I only started keeping track because I noticed this discrepancy every week, EVERY week. A customer service email inquiry about this issue pointed me to the same "Earnings may not be final..." notation at the bottom on the app. I haven't kept detailed weekly records. I do have all the amounts deposited into my account, but have no way of knowing what my weekly earning were before they were adjusted. I kept track of three weeks only, but I'd have to write down the number late Sunday evening, or early Morning. By the next day $553 was $448.

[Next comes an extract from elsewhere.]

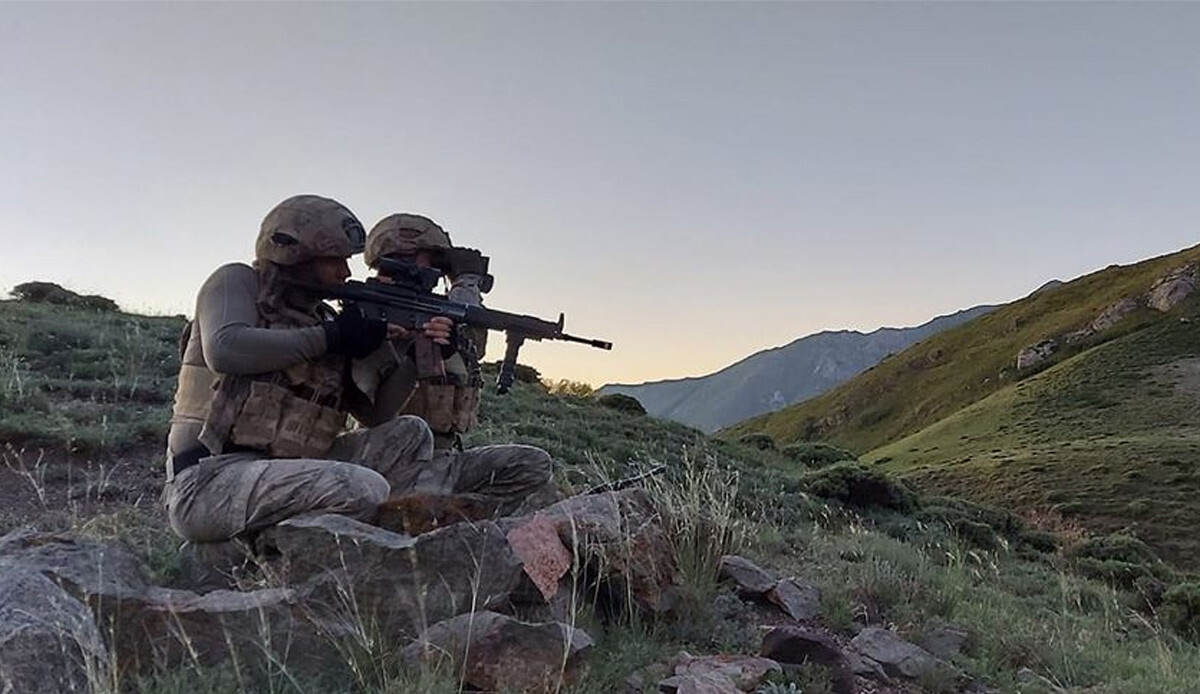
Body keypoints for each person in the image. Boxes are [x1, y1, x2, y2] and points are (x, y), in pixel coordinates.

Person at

_My initial idea was to estimate a 10% (average) lost revenue and write if off as 'lost revenue or earnings' or (accounts payable) as an expense. Any thoughts? _If audited, I'll request Lyft to provide the actual amounts withheld from my check do to passengers defaulting on their payments.


----------



## Older Chauffeur (Oct 16, 2014)

As I understand your post, your beef is with Lyft for not paying you your full share of fares. Your 1099 should match the total deposits to your bank account. You can't deduct from your taxable actual earnings amounts you think you should have been paid.
Is it possible that the amount missing from one deposit was added to the next one? Did this scenario happen every single week? Could it be that pax are making claims, perhaps falsely, to get refunds?
So, check first your total deposits against your earnings as reported on the 1099.

Disclosure: I'm not a tax pro, and you might consider consulting one.


----------